McCary of Albuquerque Public Schools confirms a similar finding among students in the state’s largest school district.
“We’re matching national numbers,” she said of the 25,000 Albuquerque Public School students whose body-mass index has been collected by the state’s largest school district in recent years.
Tough times for tackling childhood obesity
The state’s push to gauge the size of the problem comes at a time when budget pressures have cut deeply into health spending, rendering proposals like extra state dollars to help pay for school meals a tough sell to state lawmakers.
Funding for 33 county and community health councils and five Tribal Health Councils around the state has been slashed, a big hit to battling childhood obesity.
The councils “coordinate different agencies, organizations, in a community or county, that are addressing health needs at the local level,” Marshall said. “They are critical for addressing obesity.”

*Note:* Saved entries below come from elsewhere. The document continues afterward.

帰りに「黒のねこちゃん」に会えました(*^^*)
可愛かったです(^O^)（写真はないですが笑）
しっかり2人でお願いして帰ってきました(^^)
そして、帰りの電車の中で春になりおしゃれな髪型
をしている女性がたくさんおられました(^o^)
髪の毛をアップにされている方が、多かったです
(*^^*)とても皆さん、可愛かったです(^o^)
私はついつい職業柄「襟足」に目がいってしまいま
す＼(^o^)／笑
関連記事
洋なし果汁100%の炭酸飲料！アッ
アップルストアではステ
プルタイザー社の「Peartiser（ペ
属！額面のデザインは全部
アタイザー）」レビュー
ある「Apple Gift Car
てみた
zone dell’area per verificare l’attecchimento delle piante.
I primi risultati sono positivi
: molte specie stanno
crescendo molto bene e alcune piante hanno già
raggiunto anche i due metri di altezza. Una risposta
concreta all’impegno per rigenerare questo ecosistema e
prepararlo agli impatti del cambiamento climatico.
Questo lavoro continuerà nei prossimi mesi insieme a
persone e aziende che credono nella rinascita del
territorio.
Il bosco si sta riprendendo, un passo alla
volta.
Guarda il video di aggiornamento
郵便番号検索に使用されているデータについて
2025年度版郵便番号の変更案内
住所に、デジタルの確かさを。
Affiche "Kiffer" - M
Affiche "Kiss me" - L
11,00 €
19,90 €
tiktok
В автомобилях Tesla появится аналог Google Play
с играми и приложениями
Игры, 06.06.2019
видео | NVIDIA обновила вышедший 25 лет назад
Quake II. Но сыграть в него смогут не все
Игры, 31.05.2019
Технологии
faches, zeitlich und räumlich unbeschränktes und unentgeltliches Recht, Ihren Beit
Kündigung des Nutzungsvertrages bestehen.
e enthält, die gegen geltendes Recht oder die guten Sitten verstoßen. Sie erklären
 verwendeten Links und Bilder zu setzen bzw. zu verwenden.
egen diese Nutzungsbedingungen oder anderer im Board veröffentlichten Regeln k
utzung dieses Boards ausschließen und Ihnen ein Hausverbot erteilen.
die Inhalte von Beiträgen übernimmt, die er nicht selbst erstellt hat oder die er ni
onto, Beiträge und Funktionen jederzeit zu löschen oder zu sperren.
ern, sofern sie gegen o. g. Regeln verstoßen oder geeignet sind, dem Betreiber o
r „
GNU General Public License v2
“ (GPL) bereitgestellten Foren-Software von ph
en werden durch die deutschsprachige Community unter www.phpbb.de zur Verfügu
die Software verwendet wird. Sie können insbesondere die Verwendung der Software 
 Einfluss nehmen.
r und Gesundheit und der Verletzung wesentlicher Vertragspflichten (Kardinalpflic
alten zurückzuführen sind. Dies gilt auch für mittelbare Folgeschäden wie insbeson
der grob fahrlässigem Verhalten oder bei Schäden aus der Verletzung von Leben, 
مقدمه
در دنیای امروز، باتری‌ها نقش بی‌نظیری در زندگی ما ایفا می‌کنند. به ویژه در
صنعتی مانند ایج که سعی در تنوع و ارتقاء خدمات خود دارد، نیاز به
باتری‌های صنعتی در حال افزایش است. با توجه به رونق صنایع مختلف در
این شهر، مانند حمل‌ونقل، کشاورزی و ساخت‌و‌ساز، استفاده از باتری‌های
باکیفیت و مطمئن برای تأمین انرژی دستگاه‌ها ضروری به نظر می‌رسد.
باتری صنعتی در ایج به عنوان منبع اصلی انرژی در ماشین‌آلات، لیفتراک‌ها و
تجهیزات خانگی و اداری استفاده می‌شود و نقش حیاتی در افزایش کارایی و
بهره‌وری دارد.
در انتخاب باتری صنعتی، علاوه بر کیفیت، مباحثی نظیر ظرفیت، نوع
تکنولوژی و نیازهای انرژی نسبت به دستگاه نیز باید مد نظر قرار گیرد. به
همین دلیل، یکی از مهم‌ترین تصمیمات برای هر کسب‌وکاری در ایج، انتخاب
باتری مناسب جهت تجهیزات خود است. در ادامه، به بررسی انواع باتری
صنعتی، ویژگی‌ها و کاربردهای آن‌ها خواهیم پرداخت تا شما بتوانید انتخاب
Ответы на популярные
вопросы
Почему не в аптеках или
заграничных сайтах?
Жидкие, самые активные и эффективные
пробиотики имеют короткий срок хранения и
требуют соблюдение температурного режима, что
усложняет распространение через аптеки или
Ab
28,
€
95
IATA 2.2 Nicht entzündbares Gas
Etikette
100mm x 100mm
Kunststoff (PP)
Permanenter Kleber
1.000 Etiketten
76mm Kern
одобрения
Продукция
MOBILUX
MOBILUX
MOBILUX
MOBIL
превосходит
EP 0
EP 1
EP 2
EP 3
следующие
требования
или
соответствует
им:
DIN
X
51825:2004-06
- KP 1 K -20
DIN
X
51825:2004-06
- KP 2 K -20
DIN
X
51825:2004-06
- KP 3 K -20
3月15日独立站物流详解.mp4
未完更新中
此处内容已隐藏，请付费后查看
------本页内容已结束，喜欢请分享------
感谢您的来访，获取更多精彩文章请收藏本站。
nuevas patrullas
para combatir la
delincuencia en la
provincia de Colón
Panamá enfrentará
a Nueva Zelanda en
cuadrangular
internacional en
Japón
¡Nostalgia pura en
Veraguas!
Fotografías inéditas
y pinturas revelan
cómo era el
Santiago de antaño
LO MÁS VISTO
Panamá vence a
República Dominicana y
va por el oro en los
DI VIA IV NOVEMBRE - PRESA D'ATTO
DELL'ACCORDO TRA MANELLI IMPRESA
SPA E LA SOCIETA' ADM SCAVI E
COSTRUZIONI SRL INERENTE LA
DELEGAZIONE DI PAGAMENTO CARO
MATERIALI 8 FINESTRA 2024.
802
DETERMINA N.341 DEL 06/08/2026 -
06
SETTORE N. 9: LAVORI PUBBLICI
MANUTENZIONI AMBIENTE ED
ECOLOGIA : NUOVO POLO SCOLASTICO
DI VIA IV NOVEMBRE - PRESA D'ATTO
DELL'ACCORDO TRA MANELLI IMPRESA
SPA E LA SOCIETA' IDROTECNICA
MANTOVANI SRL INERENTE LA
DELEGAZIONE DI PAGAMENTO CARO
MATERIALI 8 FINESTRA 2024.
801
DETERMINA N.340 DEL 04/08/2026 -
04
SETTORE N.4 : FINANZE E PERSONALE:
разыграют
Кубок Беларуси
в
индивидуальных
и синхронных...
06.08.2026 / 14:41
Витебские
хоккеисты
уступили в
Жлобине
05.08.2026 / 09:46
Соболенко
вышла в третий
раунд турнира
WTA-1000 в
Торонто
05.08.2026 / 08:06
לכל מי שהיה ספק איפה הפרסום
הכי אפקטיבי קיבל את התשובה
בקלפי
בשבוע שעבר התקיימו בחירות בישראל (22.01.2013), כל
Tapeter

Mary Jo Quintana, for one, says the state needs to set its priorities and tackling childhood obesity should be high up on its list.
A school parent with two children at Sunset View Elementary in Albuquerque, Quintana, like Lucero, sits on the Albuquerque Public Schools’ Physical Activity and Nutrition Advisory Committee.
“What they keep saying as we meet is it’s more than obesity,” Quintana said. “This also affects the graduation rates. There’s a strong tie in. It’s all connected. If we can get healthier children we can come up with better test results.”
Still, Quintana is thankful to see the state moving on the issue, even if it’s to get a better sense of how prevalent childhood obesity is.
“The state getting involved will help us,” Quintana said. ”We’re trying to move a mountain and they are helping us move that mountain faster. They are providing a lot of support.”